* **WHAT YOU SHOULD DO**: Copy the records that follow exactly, leaving nothing out.

* **SOURCE MATERIAL**:
━━━━━━━━━━━━━━━━━━━━━━━━━━━━━━
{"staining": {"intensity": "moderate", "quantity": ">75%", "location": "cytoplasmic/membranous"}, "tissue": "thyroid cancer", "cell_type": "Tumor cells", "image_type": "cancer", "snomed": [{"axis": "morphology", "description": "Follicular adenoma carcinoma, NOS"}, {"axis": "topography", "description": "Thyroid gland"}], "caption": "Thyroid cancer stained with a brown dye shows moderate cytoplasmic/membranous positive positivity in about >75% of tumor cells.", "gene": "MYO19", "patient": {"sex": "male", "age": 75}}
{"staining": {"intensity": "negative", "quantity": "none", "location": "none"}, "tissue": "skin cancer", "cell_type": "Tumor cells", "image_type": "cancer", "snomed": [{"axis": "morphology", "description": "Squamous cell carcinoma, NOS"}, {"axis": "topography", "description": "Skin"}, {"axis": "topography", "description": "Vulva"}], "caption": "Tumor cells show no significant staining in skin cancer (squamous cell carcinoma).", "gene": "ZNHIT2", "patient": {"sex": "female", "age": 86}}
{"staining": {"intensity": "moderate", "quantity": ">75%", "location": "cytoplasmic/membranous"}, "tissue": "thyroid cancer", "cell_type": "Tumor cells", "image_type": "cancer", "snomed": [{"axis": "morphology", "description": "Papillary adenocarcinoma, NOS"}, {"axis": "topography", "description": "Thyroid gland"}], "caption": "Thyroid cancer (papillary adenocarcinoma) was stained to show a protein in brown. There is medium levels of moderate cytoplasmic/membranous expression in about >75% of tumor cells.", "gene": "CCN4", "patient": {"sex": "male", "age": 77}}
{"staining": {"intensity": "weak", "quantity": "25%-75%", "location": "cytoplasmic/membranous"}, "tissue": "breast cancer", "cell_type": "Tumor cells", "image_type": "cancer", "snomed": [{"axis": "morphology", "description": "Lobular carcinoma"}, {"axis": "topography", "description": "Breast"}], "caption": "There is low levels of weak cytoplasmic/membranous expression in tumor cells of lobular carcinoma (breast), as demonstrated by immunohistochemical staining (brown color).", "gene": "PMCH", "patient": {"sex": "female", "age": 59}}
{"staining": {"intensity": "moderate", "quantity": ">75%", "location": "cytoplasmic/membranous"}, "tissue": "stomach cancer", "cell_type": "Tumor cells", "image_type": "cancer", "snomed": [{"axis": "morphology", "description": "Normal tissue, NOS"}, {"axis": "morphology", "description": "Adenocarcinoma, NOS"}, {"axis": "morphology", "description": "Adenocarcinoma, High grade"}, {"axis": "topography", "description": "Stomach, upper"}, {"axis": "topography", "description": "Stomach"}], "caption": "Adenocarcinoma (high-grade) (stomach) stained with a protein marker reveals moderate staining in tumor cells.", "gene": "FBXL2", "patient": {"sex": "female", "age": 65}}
━━━━━━━━━━━━━━━━━━━━━━━━━━━━━━
* **RESPONSE**:
{"staining": {"intensity": "moderate", "quantity": ">75%", "location": "cytoplasmic/membranous"}, "tissue": "thyroid cancer", "cell_type": "Tumor cells", "image_type": "cancer", "snomed": [{"axis": "morphology", "description": "Follicular adenoma carcinoma, NOS"}, {"axis": "topography", "description": "Thyroid gland"}], "caption": "Thyroid cancer stained with a brown dye shows moderate cytoplasmic/membranous positive positivity in about >75% of tumor cells.", "gene": "MYO19", "patient": {"sex": "male", "age": 75}}
{"staining": {"intensity": "negative", "quantity": "none", "location": "none"}, "tissue": "skin cancer", "cell_type": "Tumor cells", "image_type": "cancer", "snomed": [{"axis": "morphology", "description": "Squamous cell carcinoma, NOS"}, {"axis": "topography", "description": "Skin"}, {"axis": "topography", "description": "Vulva"}], "caption": "Tumor cells show no significant staining in skin cancer (squamous cell carcinoma).", "gene": "ZNHIT2", "patient": {"sex": "female", "age": 86}}
{"staining": {"intensity": "moderate", "quantity": ">75%", "location": "cytoplasmic/membranous"}, "tissue": "thyroid cancer", "cell_type": "Tumor cells", "image_type": "cancer", "snomed": [{"axis": "morphology", "description": "Papillary adenocarcinoma, NOS"}, {"axis": "topography", "description": "Thyroid gland"}], "caption": "Thyroid cancer (papillary adenocarcinoma) was stained to show a protein in brown. There is medium levels of moderate cytoplasmic/membranous expression in about >75% of tumor cells.", "gene": "CCN4", "patient": {"sex": "male", "age": 77}}
{"staining": {"intensity": "weak", "quantity": "25%-75%", "location": "cytoplasmic/membranous"}, "tissue": "breast cancer", "cell_type": "Tumor cells", "image_type": "cancer", "snomed": [{"axis": "morphology", "description": "Lobular carcinoma"}, {"axis": "topography", "description": "Breast"}], "caption": "There is low levels of weak cytoplasmic/membranous expression in tumor cells of lobular carcinoma (breast), as demonstrated by immunohistochemical staining (brown color).", "gene": "PMCH", "patient": {"sex": "female", "age": 59}}
{"staining": {"intensity": "moderate", "quantity": ">75%", "location": "cytoplasmic/membranous"}, "tissue": "stomach cancer", "cell_type": "Tumor cells", "image_type": "cancer", "snomed": [{"axis": "morphology", "description": "Normal tissue, NOS"}, {"axis": "morphology", "description": "Adenocarcinoma, NOS"}, {"axis": "morphology", "description": "Adenocarcinoma, High grade"}, {"axis": "topography", "description": "Stomach, upper"}, {"axis": "topography", "description": "Stomach"}], "caption": "Adenocarcinoma (high-grade) (stomach) stained with a protein marker reveals moderate staining in tumor cells.", "gene": "FBXL2", "patient": {"sex": "female", "age": 65}}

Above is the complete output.